→ Consigne 1
Répondez à ces questions d'après le texte sur l'incendie de Salonique :
(a) D'où le feu est-il parti ?
(b) Combien de bâtiments ont été détruits, et en combien d'heures ?
(c) Qui a transmis les photos ?
→ Consigne 2
Poursuivez le texte sur l'incendie de Salonique à la suite de sa dernière phrase.

Vue aérienne de la ville de Salonique photographiée après le grand incendie qui a détruit une grande partie de la ville - Cliquez sur l'image pour l'agrandir - Photo Jean Labarrère transmise par Christian Labarrère, son petit-fils que je remercie pour son aide.

Photo du quartier turc de Salonique (Théssalonique de nos jours) entièrement détruit par le grand incendie des 18 et 19 août 1917 - Il est parti d'une petite maison de réfugiés au 3, Olympiados dans le quartier de Mevlane situé entre le centre ville et la ville haute - En 32 heures, 9500 batîments furent détruits laissant 70.000 habitants sans abri - Le feu a détruit 32 % de la surface totale de la ville - Photo Jean Labarrère transmise par Christian Labarrère, son petit-fils que je remercie pour son aide.

Panoramique de la ville de Salonique (Grèce) pris après l'incendie qui détruisit une grande partie de la ville, les 18 et 19 août 1917 - Cliquez sur l'image pour l'agrandir - Photo Jean Labarrère transmise par Christian Labarrère, son petit-fils que je remercie pour son aide.

→ Données
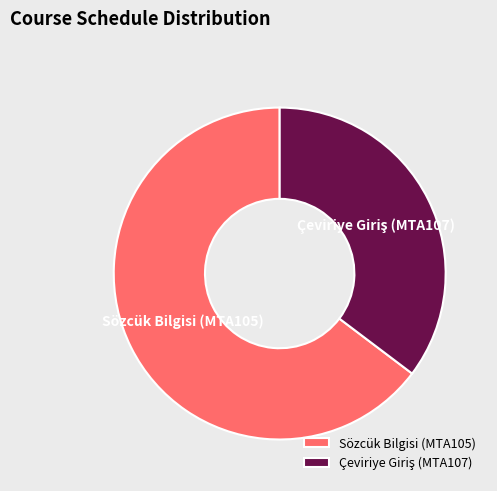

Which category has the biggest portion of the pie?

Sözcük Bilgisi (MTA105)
---
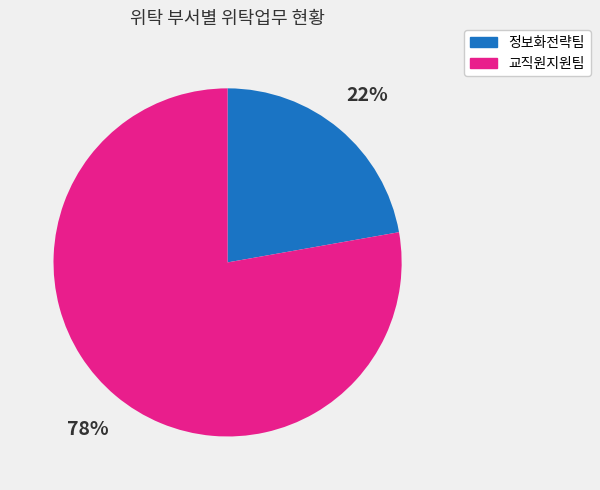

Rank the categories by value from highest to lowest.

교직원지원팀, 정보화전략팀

→ Réponse 1
(a) D'une petite maison de réfugiés au 3, Olympiados, dans le quartier de Mevlane, situé entre le centre-ville et la ville haute.
(b) 9500 bâtiments en 32 heures.
(c) Christian Labarrère, petit-fils de Jean Labarrère.

→ Réponse 2
2ème partie - La campagne d'Orient :

a ) Premier camp à Vrbeni - Escadrille 384 :

Lettre provenant de l'escadrille 384 de l'armée serbe, le 8 janvier 1917

Bien Cher Papa,

Je reçois aujourd’hui une lettre de Lodeth datée du 26 décembre, me demandant pourquoi, comme je t’en avais prié, tu ne lui as pas envoyé le commencement de mon journal. Vu cela, je ne puis répondre étant d’autre part toujours sans nouvelles de toi. Comprends, bien cher Papa, que ce journal fera grand plaisir à ma petite Lodeth et je ne ne puis cependant en faire trois exemplaires : un pour mère, un pour toi et un pour Lodeth. J’espérais que tu voudrais bien, après lecture, le faire passe à ma Lodeth. D’ailleurs, c’est la première et la dernière fois sans doute, car à cause de la censure il me sera impossible de vous envoyer la suite. Aussi, cher Papa, je te prie en allant chez Lodeth de pouvoir bien le lui apporter : tu me feras grand plaisir.

A l’escadrille rien de nouveau, le mauvais temps continu gêne toutes nos opérations aériennes et nous ne totaliserons guère nos heures de vol. Les jours sont longs… et le cafard commence à nous travailler. Pour nous divertir, avec l’ami Delsol, nous montons un nouveau concert pour la fin du mois.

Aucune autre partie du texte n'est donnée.